[Start of section]
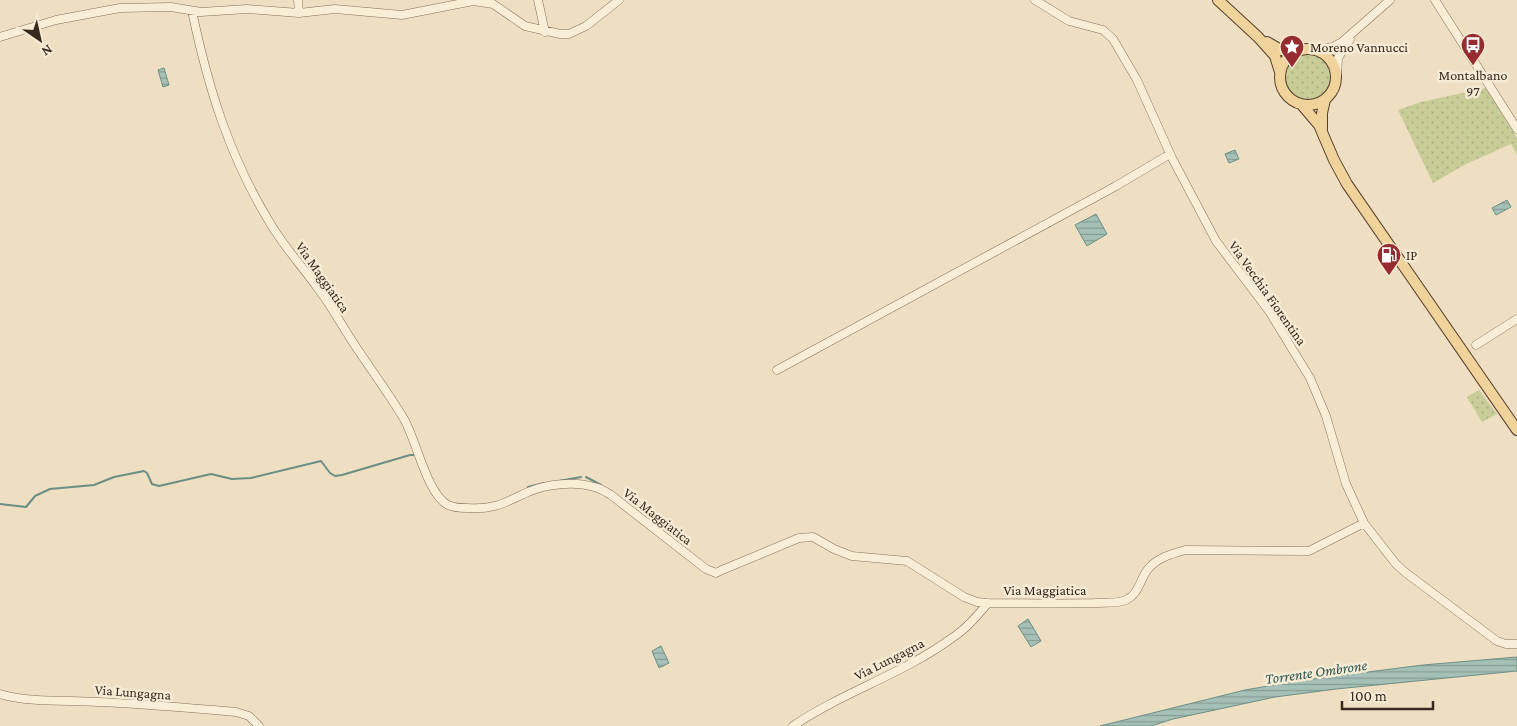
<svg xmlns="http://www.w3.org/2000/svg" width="1517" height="726" viewBox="0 0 1517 726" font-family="'Crimson Pro',serif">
<defs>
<pattern id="grass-dots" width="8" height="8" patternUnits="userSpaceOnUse" patternTransform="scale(1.25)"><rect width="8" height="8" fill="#c8cc97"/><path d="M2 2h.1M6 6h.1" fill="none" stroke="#adaf82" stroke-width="1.8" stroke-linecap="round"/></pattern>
<pattern id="water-rules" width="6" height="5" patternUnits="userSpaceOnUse" patternTransform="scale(1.25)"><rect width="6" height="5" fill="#a5c1b7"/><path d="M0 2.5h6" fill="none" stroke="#879d94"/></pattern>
</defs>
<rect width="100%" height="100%" fill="#eedfc3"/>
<!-- grass -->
<path fill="url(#grass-dots)" d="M1285 77a23 23 0 1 1 46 0a23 23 0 1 1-46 0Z
M1486,88L1517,138V155L1511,144L1466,164L1433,183L1398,110L1421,102Z
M1479,390L1497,414L1482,422L1467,397Z"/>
<!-- water -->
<path fill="url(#water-rules)" stroke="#6c8f85" d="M164,68L169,85L163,87L158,70Z
M1235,150L1239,159L1229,163L1225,154Z
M1507,200L1511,207L1496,215L1492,208Z
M1096,214L1107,234L1087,246L1075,225Z
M1028,619L1041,641L1031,647L1018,626Z
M661,646L669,663L659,668L652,651Z
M1517,657V671L1336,689L1275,697L1173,719L1151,726H1100L1245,690L1297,681L1423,665Z"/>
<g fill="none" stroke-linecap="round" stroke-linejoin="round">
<!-- stream -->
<path stroke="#6c8f85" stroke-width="2" d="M586,477L601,485
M559,481L581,477
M528,487L544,483
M0,504L26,507L35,496L50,489L94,485L114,477L144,471L147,473L152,484L159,486L211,474L232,479L251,478L321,461L330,473L335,476L342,475L410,455H415"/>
<defs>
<path id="minor" d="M298,0L299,13
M538,0L545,32
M1035,0L1069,21L1103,30L1113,39L1137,80L1172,158L1216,241L1269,311L1310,378L1326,416L1346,484L1364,523L1396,564L1406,573L1497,641L1506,644H1517
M1435,0L1517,129
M192,11C208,87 229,156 270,223C284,247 303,267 319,290C333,308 343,328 356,347C372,371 389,394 404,419C417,442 427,494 448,505C454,508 461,508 467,508C494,510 504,503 528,492C547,484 574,481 594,487C600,488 606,492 611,495L706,569L716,573L722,570L799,538L813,537L834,549L852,556L907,561L964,597L977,602L988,603C1024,603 1060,604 1095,603C1105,602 1117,604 1126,600C1139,594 1140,579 1148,569C1157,558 1171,554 1185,550L1309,551L1364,523
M0,37L56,20L120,8L171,7L201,12L247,9L299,13L335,9L402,15L473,1L493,4L525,26L560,34H569L586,26L619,0
M1317,50L1333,47L1342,42L1390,0
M1337,76L1338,58L1350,39
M1476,345L1517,319
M777,370L1116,186L1170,154
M0,694C32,703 66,700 99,702C144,704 190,708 236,712L249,716L259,726
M793,726C843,692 903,674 952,638C966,629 977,616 988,603"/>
<path id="major" d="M1218,0L1258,37L1275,56L1280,72
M1267,42L1281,50H1298
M1280 77a28 28 0 1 1 56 0a28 28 0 1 1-56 0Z
M1302,105L1319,125L1334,160L1347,184L1517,430
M1322,129V113L1325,100"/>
</defs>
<!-- minor casing -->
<use href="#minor" stroke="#88705a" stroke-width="9"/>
<!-- major casing -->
<use href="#major" stroke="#553f2e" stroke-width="12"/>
<!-- minor -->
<use href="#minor" stroke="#f8edd6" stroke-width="8"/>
<!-- major -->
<use href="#major" stroke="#f0d29b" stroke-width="10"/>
</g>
<!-- icons -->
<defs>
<symbol id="bus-pin" viewBox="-11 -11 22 30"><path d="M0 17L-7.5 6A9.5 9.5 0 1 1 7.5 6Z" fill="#962b30" stroke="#f5ead3"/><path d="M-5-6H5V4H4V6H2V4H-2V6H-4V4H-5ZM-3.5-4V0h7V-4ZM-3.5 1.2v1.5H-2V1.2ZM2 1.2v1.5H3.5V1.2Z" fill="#fff"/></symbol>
<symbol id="sight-pin" viewBox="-11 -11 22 30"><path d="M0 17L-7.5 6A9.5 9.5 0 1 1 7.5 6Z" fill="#962b30" stroke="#f5ead3"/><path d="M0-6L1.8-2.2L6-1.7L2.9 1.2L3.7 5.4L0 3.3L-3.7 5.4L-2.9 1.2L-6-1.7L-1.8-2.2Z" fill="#fff"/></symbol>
<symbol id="fuel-pin" viewBox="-11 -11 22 30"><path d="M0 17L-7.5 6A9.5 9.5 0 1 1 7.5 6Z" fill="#962b30" stroke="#f5ead3"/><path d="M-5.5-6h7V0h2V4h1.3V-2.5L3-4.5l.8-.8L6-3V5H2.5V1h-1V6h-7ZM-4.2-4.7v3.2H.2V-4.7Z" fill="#fff"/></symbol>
</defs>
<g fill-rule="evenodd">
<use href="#bus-pin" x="1459" y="31" width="28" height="38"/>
<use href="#sight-pin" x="1278" y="33" width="28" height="38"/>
<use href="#fuel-pin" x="1375" y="241" width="28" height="38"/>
</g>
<g text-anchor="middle" stroke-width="5" stroke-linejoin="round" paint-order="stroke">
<!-- poi labels -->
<g font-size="14" fill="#38291e" stroke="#f5ead3" text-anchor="start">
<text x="1310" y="52">Moreno Vannucci</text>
<text x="1473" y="80" text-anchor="middle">Montalbano<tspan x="1473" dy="16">97</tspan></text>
<text x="1406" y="260">IP</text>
</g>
<!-- street labels -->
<g font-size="14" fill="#38291e" stroke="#f5ead3">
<text transform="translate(323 277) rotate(55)" y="5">Via Maggiatica</text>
<text transform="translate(1268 293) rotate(55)" y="5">Via Vecchia Fiorentina</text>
<text transform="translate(658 516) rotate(38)" y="5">Via Maggiatica</text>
<text x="1045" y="595">Via Maggiatica</text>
<text transform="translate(889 659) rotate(-27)" y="5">Via Lungagna</text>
<text transform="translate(133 692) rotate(4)" y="5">Via Lungagna</text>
</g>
<!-- water labels -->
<g font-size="15" font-style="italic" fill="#2d5753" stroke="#f5ead3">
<text transform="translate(1316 672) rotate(-8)" y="5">Torrente Ombrone</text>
</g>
</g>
<!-- north arrow -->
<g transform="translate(40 40) rotate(146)" stroke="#f5ead3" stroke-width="4" paint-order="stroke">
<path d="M0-4L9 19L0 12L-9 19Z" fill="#38291e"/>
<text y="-8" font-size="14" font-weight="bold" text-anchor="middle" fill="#38291e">N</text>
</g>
<!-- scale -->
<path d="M1342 701v8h91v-8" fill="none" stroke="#38291e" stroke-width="2.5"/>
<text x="1350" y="701" font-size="15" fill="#38291e" stroke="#f5ead3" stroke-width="4" paint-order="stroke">100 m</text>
</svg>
[End of section]
Filter the entries down to the lines that hold "linejoin". Copy those lines.

<g fill="none" stroke-linecap="round" stroke-linejoin="round">
<g text-anchor="middle" stroke-width="5" stroke-linejoin="round" paint-order="stroke">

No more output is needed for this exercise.